Oh by the way, speaking of Kelno, back during the earlier argument Kelno said things like “This gospel, this talk about Jesus, is only a deception, something to destroy your faith in your own power” and “There is no savior except yourself.” But then, what was with the talk of a god force living in the island? It’s like Peretti just mashed all sorts of New Age, cult, and pagan beliefs together without any thought to whether they were consistent.

My god, we’re doing that thing where we flip really quickly between the two storylines, and it’s getting to me. Switching three times on one page is a bit much. Well I’m not doing it. Especially when these sections are so small that nothing actually happens in them. 

So, Kelno does still have some followers. He takes those followers to the pit and tells them to go down and get the others. They’re not impressed by this command, but Kelno doesn’t give a shit.

It was either go into the Pit or face Stuart Kelno’s earth. In single file the men grabbed the rope and started down.

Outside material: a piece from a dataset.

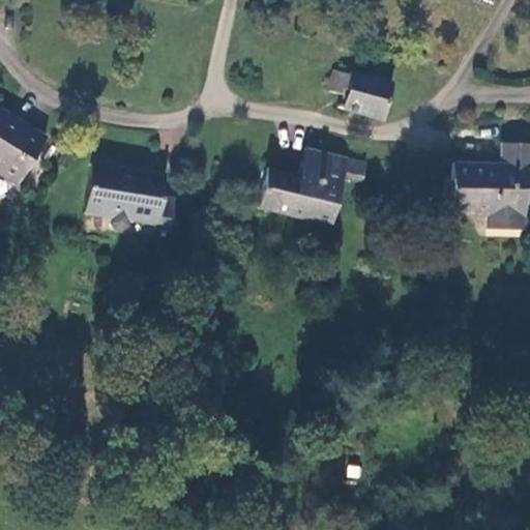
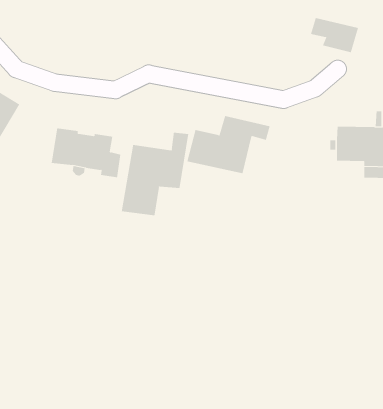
building: [330,70,392,116] -> [310,17,359,53]
building: none -> [121,132,189,216]

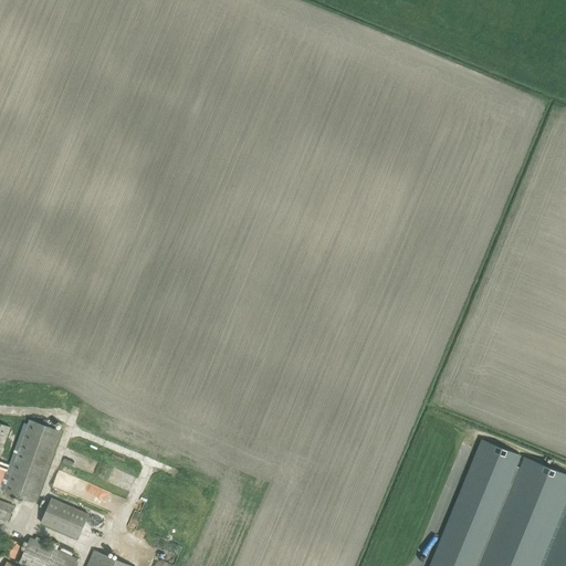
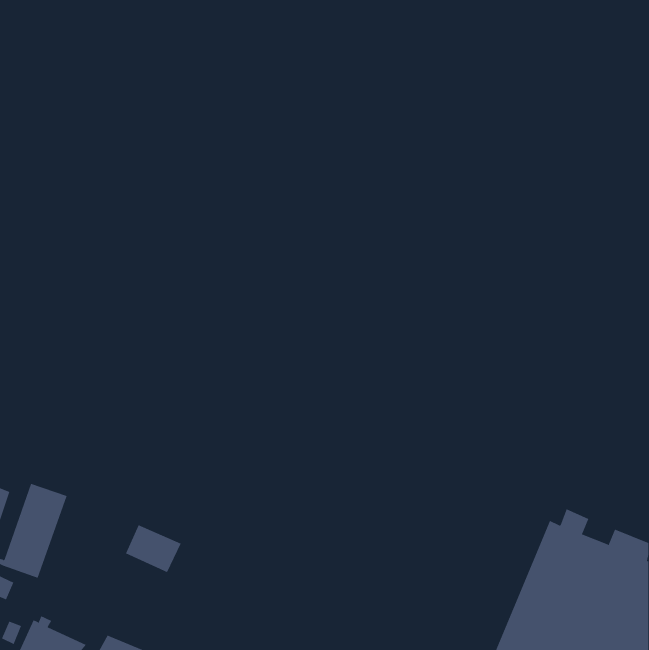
building: [39,499,87,541] -> [125,524,181,573]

This book is getting weirder. 

Wait. What the hell is happening.

Adam, the Coppers, and their precious twenty-seven had reached that horrible rift that had cut the tunnel in half. The two walls were still moving, shuddering, shifting in and out like two chewing jaws. Adam’s adrenalin was really pumping; with a running leap he bounded across the chasm, landing and tumbling on the other side. He caught the rope tossed to him by Dr. Cooper and secured it around a rock formation. Dr. Cooper secured his end the same way, and now they had a safety rope.

“C’mon, Joe, you can do it!” Dr. Cooper shouted, and the others rooted for the former business executive as he took a running jump and learned the chasm.

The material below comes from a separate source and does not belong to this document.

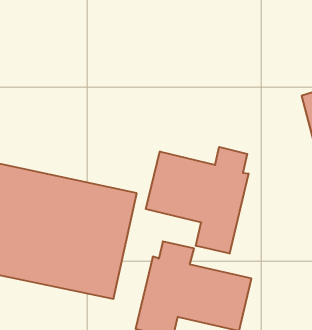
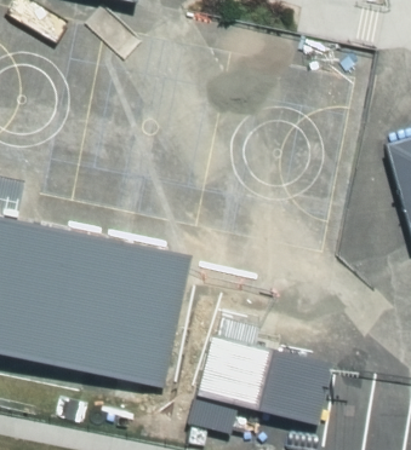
building: [146,147,249,254] -> none

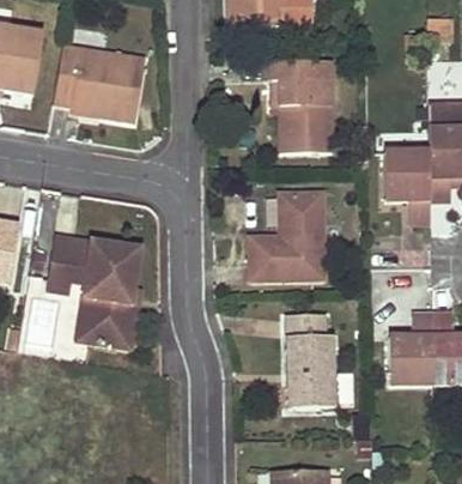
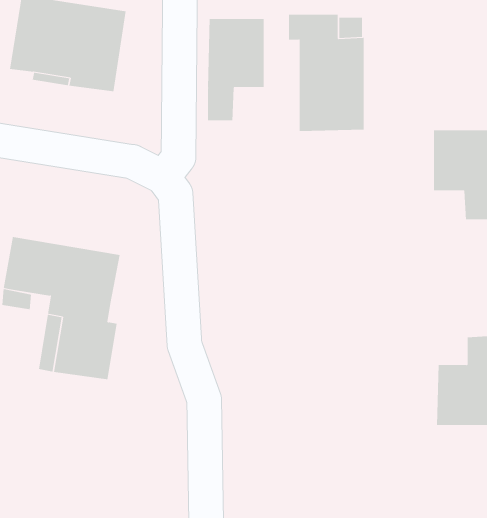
building: none -> [208,18,264,121]
building: [249,192,324,279] -> none
building: [285,314,335,407] -> none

Now he turned and encouraged his wife and son, and they ent for it. The walls closed just enough. They both made it across.

“Go, Randy!” they all yelled, and the young carpenter made it.

“Steady, Chuck!” they shouted, and Chuck crawled hadn’t over hand along the rope to where many hands could finally grab him.

He was followed by some families and some single folks. One little girl was too small and too terrified to jump, so her father inched his way along the rope with her clinging to his chest. They made it.

What is happening. 

If they’re running and jumping, how does a rope strung across the chasm serve as a “safety” rope? And did this last guy really cross the chasm by letting himself down into it, and then going hand over hand across the rope, with a child clinging to him? Does Peretti know how hard that is?

It’s Dr. Cooper’s turn last, so he unties his end off the rope and ties it around himself. It’s a good thing, too, because the chasm widens just as he prepares to jump, and he hits the wall of the cavern below the tunnel, and falls.

Oh right—remember, these people are all jumping from one tunnel opening to another, across a chasm. I don’t see any reason to even assume that the two tunnel openings are lined up, at this point.

Just. What.

Somehow, when the rope snapped taught when Dr. Cooper missed the opening, MacKenzie got hacked off the edge of the cliff, only saving himself by grabbing the rope. So both of them are hanging over the edge, from the rope.

Jay and the faithful twenty-seven began to shout frantically and pull on the rope.

Oh lord. 

Anyway they do ultimately get safely up, because of course they do. That wasn’t really ever in question. Only bad guys like the president of Nepur in the last book die sudden tragic deaths.

I’ll tell you two last things. First, when Lila and the Dude arrive at the cavern entrance in their canoe, they find it is under water. It shouldn’t be, but it is. The island has has sunk too far. Candle is frantic. Meanwhile, MacKenzie and the Coopers and their “faithful twenty-seven” make it to the cavern in the center of the island, and find that the water is higher—but the boat is still safe, floating on the water, off of its blocks. They all get onto the boat, and steady it, but they have a problem—two problems, actually.

First, Kelno’s men arrive in the tunnel and begin shooting at them. But second, as they sail the boat toward the tunnel to get away from Kelno’s men, as I said, they find that the tunnel is under water.

The end. Just kidding. It’s not the end. Lila has the plastic explosives.